# Passage
But Beougher references the late evangelist Roy J. Fish [4], who said Baptists fear revival because of a fear of excess.

“We see people that we think put too much of an emphasis on the Holy Spirit, so we drive off the ditch on the other side and pretend there isn’t even a Holy Spirit,” Beougher paraphrased Fish, “where we don’t even mention Him.

“He said we have become so afraid of strange fire, that we would rather remain cold than open ourselves to be warmed by the fire of God.”

While Southern Baptists and Wesleyan-Holiness believers have doctrinal distinctions, Beougher doesn’t believe that’s the reason Asbury attracts so much revival.

“We definitely have doctrinal distinctions related to baptism and church government,” he told Baptist Press. “Wesleyan-Arminians believe you could lose your salvation. Some of them believe you can obtain complete sanctification in this life.

“There are some theological distinctives, but I don’t know that I would attribute it as much to those theological distinctions as just, they’ve experienced this in the past,” Beougher said.

“They have a hunger to see God work and they’re crying out to Him. And I think God loves to answer those kinds of prayers.”

Elliff, directional pastor of The Summit Church in Little Rock, Ark., doesn’t see anything in Southern Baptist theology that discourages revival.

“I think we have some practical heart beliefs that hinder it,” Elliff told Baptist Press.

“Part of it is Southern Baptists have been very successful. If you’re real successful in church planting and growth, we were the largest, etc., etc.,” Elliff said, “you tend to feel you don’t need God to come in a sweeping movement of revival. I think success sometimes is our enemy in that way.”

Across America, Christians are not students of revival and awakening. Christians don’t expect the phenomena.

“The reason I’ve pursued that for the last 50 years is because I was in a moment in the Jesus Movement, in a season where I saw revival and awakening,” Elliff said. “I got the taste in my mouth so I’ve studied it all my life, read about it, experienced it, pursued it.”

Perhaps many pastors, he said, believe we can build churches based on intellect, without the work of the Holy Spirit and without prayer.

“There’s a real emphasis right now on theological correctness. I agree with that; I’m all for that,” Elliff said. “But also, I agree that we need to encounter God, experience God. It’s not just in the head. It’s in the heart. There’s more than just learning about God. Paul said I give up everything so that I might know, experientially, God.”

Both Elliff and Beougher see elements at Asbury University that encourage revival.

“It seems to me – I’m not an authority on this – it seems to me that that particular school has an openness to this, a bent towards this. They want to see God come,” Elliff told Baptist Press.

“They believe in experiential spirituality, and I do too. And I’m not talking about charismatic theology, as much as just heart theology … and heart experience. And there’s a deep emphasis on prayer, and on surrender.”

Elliff also sees a faith component in the mix at Asbury.

# Data below
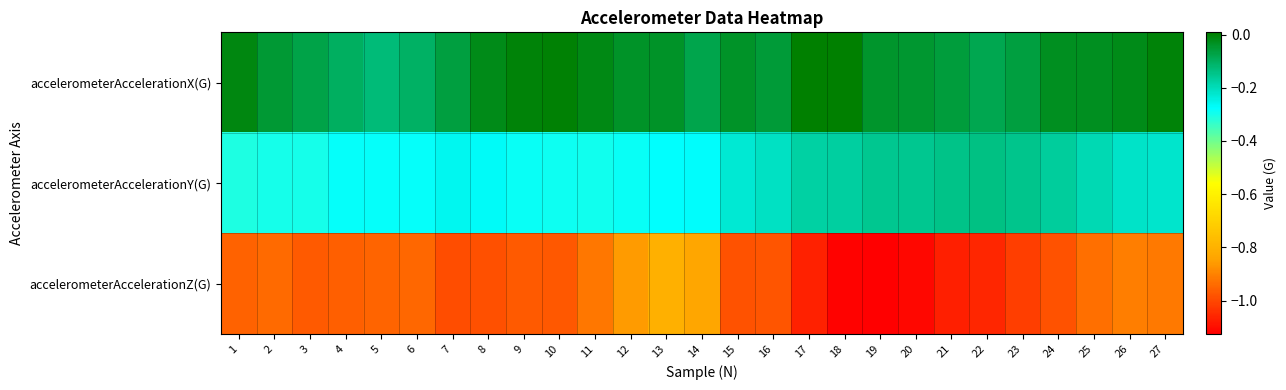

What is the spread (max minus min) of values at 15?

0.9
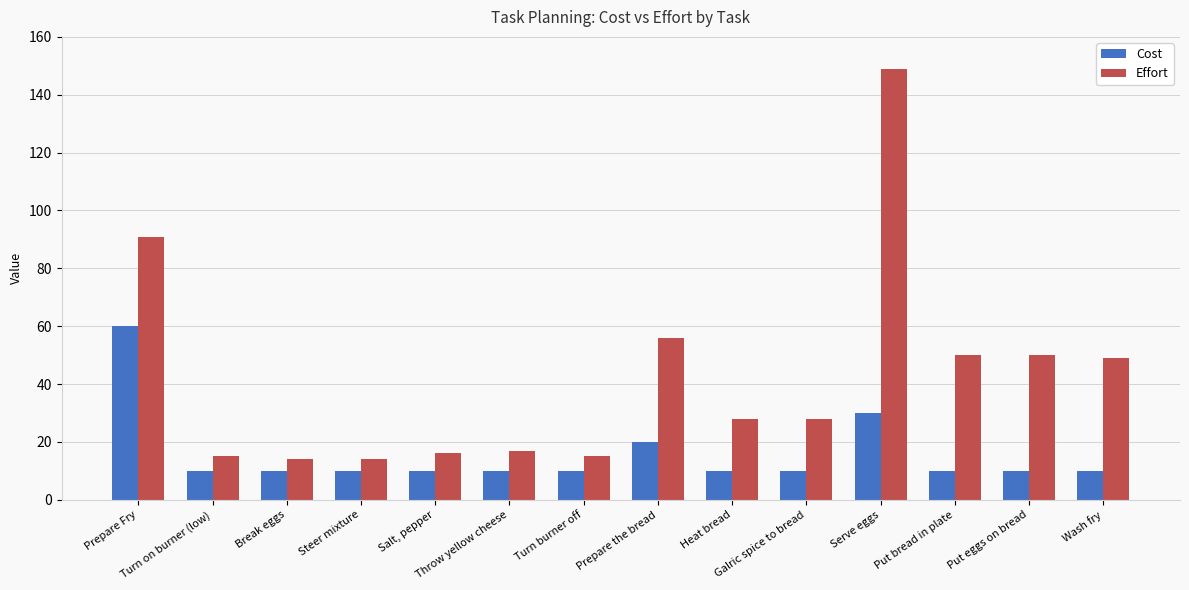

Is it true that Effort equals 16 at Salt, pepper?

True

# Exercises to complete
A: Reproduce the section of the revival article that begins with the words containing "But Beougher references" and ends with "so much revival.".
B: In the revival article, Elliff is directional pastor of which church?
C: Extend the article on revival at Asbury, starting after its final sentence.

# Solved problems
A:
But Beougher references the late evangelist Roy J. Fish [4], who said Baptists fear revival because of a fear of excess.

“We see people that we think put too much of an emphasis on the Holy Spirit, so we drive off the ditch on the other side and pretend there isn’t even a Holy Spirit,” Beougher paraphrased Fish, “where we don’t even mention Him.

“He said we have become so afraid of strange fire, that we would rather remain cold than open ourselves to be warmed by the fire of God.”

While Southern Baptists and Wesleyan-Holiness believers have doctrinal distinctions, Beougher doesn’t believe that’s the reason Asbury attracts so much revival.

B: The Summit Church in Little Rock, Ark.

C:
“They are looking for and expecting God to move because of their past,” Elliff said. “I think across the board in America, because we haven’t seen a nationwide movement since 1970, and prior to that 1904 in the Welsh revival that dramatically affected America, because we haven’t seen that personally, most of us, then we don’t pray big.

“We can’t fathom that 15 percent of the population could come to faith in two years like it did in the first great awakening. So, we don’t even ask for it.”

Beougher believes many Christians, let alone Southern Baptists, fear revival because of the change it brings.

“True revival begins in agony. It doesn’t begin with laughter; it begins with tears,” Beougher said, referencing comments from the late revivalist J. Edwin Orr. “And Orr said revival is like judgment day. The Spirit of God just shines His searchlight on our hearts and anything out of keeping with God’s Word and God’s will is exposed, and we’re forced to deal with it.

“I think that’s a big reason why people fear revival, is because they know those hidden sins are going to come to light. God’s going to shine His searchlight on it, and it’s going to mean change.”

While Beougher is not ready to call the Asbury revival the third great awakening, he said “every believer ought to be on their knees in prayer, praying for God to do something. Our churches desperately need revival. Our nation desperately needs awakening. We ought to all be crying out to God, asking Him to do something new.

“If this movement becomes a spiritual awakening, it won’t just be Christians talking about it,” Beougher said. “Everyone in America will know what’s going on, because it will be transforming our culture.”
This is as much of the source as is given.